Texte fourni -
════════
Dans une étude récemment publiée dans la revue Science Translational Medicine, une équipe de chercheurs a révélé une découverte pour le moins inattendue : un médicament déjà utilisé pour soigner une maladie génétique rare pourrait transformer le sang humain en poison pour les moustiques. Après ingestion de ce traitement par des volontaires, les moustiques Anopheles – principaux vecteurs du paludisme – sont massivement morts dans les 72 heures suivant la piqûre.
Le principe est simple : administré à l’humain, ce médicament reste actif dans le sang, et lorsque les moustiques s’en nourrissent, ils en subissent les effets toxiques. Les résultats sont frappants : plus de 80 % des insectes concernés ne survivent pas après avoir piqué une personne traitée. En d’autres termes, c’est le moustique qui meurt, et non l’humain, après la piqûre.
Les chercheurs ont modélisé la durée d’efficacité de ce composé dans le corps humain et montrent qu’une dose unique pourrait maintenir son effet létal pendant plusieurs jours. Cela ouvre des perspectives inattendues : dans les zones endémiques, traiter temporairement les populations pourrait contribuer à réduire drastiquement la transmission du parasite, sans pulvérisation d’insecticide ni moustiquaire.
Cette stratégie, qualifiée de « mosquitocide systémique », pourrait venir compléter les efforts existants face à une maladie qui continue de faire plus de 600 000 morts chaque année. Si des essais cliniques supplémentaires sont nécessaires pour garantir l’innocuité de cette utilisation à large échelle, les premiers résultats suscitent l’espoir d’une nouvelle approche, audacieuse et simple : transformer temporairement le corps humain en défense active contre les moustiques porteurs du paludisme.
════════
Matériel d'étude -
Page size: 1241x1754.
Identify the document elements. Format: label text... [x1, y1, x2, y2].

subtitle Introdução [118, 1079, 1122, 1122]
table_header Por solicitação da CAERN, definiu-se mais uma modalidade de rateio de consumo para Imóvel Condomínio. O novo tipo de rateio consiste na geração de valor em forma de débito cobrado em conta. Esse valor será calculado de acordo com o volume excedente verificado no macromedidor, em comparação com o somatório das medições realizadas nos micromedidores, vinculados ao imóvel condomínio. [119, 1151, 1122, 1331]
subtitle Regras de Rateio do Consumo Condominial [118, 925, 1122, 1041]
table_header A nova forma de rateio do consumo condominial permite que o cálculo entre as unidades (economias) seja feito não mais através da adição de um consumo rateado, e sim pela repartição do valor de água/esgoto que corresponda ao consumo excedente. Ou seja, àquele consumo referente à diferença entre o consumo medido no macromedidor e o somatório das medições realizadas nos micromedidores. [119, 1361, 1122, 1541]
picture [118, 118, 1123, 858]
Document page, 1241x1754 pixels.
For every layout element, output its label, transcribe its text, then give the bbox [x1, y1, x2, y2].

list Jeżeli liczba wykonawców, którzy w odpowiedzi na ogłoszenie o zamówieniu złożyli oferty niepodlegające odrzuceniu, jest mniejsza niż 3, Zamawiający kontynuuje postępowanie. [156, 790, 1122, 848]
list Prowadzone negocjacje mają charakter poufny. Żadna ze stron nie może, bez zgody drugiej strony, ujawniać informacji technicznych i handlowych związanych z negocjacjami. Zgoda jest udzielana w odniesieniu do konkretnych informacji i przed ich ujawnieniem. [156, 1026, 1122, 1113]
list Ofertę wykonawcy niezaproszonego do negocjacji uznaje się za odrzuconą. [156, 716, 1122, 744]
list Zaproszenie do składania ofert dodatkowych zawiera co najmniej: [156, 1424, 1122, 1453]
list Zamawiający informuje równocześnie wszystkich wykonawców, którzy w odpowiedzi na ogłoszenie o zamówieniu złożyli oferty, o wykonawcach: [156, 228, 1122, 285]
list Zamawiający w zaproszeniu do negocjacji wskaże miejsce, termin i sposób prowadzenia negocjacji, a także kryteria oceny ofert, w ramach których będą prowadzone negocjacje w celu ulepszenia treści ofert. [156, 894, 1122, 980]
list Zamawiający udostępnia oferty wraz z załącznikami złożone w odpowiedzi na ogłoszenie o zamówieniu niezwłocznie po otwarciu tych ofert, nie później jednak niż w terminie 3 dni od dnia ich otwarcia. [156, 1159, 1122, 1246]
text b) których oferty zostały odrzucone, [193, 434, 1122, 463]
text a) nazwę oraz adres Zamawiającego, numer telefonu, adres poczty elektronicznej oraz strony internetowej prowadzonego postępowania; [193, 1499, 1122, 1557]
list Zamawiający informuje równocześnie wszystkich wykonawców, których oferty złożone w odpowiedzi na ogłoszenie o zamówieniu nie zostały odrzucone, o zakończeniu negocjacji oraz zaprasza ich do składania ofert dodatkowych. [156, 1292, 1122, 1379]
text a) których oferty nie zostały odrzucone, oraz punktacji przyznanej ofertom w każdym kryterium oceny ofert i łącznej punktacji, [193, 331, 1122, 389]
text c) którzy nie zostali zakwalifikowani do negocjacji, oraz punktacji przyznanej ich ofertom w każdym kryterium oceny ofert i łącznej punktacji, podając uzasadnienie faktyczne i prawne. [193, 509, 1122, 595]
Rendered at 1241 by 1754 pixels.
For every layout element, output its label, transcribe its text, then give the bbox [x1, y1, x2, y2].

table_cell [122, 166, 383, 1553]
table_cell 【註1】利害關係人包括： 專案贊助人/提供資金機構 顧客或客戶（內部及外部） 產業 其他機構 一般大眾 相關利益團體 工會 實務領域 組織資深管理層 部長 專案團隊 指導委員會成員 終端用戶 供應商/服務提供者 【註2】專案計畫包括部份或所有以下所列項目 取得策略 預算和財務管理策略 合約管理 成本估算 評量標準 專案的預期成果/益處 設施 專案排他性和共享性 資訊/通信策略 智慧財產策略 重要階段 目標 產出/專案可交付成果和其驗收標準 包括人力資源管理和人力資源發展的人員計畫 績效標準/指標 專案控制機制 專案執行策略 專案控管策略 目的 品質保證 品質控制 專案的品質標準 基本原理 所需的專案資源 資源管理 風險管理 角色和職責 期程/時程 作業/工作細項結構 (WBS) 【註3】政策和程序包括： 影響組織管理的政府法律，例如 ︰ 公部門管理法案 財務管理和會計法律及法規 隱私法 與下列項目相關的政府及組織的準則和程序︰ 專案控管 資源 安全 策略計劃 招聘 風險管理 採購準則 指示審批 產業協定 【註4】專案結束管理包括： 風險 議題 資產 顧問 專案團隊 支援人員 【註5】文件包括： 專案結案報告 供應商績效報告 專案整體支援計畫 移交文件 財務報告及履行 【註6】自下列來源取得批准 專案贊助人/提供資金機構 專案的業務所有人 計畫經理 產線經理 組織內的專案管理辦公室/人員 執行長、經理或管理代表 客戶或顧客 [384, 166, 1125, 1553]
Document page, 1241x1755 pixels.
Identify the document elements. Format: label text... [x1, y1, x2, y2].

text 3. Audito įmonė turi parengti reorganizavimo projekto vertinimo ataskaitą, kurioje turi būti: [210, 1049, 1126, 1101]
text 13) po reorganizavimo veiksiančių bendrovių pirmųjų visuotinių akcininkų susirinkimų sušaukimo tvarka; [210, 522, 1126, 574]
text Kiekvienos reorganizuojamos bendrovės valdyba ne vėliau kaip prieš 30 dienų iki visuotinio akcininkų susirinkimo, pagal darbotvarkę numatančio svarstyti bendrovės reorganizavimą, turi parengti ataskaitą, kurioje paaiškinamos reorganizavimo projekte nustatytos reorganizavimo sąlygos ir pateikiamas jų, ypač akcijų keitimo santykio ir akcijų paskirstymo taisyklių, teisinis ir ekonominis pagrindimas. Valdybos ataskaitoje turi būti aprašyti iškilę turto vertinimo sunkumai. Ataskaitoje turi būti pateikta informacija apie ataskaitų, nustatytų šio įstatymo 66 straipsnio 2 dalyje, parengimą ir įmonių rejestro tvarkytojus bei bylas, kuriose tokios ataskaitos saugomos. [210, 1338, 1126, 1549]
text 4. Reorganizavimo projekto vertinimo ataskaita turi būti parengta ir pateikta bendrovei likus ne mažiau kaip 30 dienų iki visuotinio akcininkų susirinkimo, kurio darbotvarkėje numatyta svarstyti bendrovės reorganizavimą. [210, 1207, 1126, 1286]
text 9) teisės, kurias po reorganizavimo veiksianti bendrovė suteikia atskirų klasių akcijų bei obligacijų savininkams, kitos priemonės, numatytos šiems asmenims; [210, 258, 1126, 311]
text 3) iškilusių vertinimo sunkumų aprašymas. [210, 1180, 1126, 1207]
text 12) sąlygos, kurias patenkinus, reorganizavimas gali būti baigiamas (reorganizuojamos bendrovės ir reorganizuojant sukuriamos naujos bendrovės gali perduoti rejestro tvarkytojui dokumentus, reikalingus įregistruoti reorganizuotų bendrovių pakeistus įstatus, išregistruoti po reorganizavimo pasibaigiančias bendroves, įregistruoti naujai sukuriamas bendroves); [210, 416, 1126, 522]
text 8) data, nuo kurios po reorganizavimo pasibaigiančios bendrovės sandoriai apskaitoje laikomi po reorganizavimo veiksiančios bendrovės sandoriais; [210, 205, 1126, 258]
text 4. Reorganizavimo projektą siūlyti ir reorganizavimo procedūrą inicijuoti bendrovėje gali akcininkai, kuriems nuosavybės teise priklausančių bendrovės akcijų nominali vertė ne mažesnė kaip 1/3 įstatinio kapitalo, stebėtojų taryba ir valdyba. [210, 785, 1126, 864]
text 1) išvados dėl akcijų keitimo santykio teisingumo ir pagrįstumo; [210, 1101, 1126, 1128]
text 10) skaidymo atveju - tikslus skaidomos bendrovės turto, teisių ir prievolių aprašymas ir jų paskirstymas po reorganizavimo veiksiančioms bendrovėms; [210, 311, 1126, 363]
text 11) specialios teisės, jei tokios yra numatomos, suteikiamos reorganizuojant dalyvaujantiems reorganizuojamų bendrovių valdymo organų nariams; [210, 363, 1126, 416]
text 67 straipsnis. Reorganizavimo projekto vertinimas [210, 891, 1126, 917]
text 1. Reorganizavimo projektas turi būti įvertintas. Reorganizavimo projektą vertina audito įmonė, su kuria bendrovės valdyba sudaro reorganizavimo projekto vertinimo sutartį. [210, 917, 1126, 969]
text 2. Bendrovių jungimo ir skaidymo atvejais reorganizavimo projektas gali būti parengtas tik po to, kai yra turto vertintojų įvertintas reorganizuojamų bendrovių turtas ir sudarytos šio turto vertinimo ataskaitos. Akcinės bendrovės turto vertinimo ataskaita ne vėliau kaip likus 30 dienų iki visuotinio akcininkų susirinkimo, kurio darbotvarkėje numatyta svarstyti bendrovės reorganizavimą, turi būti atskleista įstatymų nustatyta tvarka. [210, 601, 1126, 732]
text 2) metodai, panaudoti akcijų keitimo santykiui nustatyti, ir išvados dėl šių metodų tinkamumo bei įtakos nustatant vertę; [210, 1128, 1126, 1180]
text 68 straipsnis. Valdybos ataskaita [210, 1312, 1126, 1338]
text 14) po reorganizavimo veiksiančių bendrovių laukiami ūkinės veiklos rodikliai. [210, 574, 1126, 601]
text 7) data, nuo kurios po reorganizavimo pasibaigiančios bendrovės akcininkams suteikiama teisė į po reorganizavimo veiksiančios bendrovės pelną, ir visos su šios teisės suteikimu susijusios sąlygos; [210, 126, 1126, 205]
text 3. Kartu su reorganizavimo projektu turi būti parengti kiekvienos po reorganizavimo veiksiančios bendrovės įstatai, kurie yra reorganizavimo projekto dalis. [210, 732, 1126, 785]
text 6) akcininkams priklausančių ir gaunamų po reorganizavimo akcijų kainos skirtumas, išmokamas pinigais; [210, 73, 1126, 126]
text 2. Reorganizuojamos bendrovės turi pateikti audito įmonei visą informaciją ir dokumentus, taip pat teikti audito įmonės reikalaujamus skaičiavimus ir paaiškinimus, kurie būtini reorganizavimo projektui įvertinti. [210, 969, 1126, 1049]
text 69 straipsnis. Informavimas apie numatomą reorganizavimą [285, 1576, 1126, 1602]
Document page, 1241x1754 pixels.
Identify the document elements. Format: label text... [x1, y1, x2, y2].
════════
À faire -
Pouvez-vous extraire l'intégralité du texte fourni, sur le médicament qui tue les moustiques, sans rien y modifier ? Fiez-vous uniquement au texte fourni.

Réponse attendue -
Dans une étude récemment publiée dans la revue Science Translational Medicine, une équipe de chercheurs a révélé une découverte pour le moins inattendue : un médicament déjà utilisé pour soigner une maladie génétique rare pourrait transformer le sang humain en poison pour les moustiques. Après ingestion de ce traitement par des volontaires, les moustiques Anopheles – principaux vecteurs du paludisme – sont massivement morts dans les 72 heures suivant la piqûre.
Le principe est simple : administré à l’humain, ce médicament reste actif dans le sang, et lorsque les moustiques s’en nourrissent, ils en subissent les effets toxiques. Les résultats sont frappants : plus de 80 % des insectes concernés ne survivent pas après avoir piqué une personne traitée. En d’autres termes, c’est le moustique qui meurt, et non l’humain, après la piqûre.
Les chercheurs ont modélisé la durée d’efficacité de ce composé dans le corps humain et montrent qu’une dose unique pourrait maintenir son effet létal pendant plusieurs jours. Cela ouvre des perspectives inattendues : dans les zones endémiques, traiter temporairement les populations pourrait contribuer à réduire drastiquement la transmission du parasite, sans pulvérisation d’insecticide ni moustiquaire.
Cette stratégie, qualifiée de « mosquitocide systémique », pourrait venir compléter les efforts existants face à une maladie qui continue de faire plus de 600 000 morts chaque année. Si des essais cliniques supplémentaires sont nécessaires pour garantir l’innocuité de cette utilisation à large échelle, les premiers résultats suscitent l’espoir d’une nouvelle approche, audacieuse et simple : transformer temporairement le corps humain en défense active contre les moustiques porteurs du paludisme.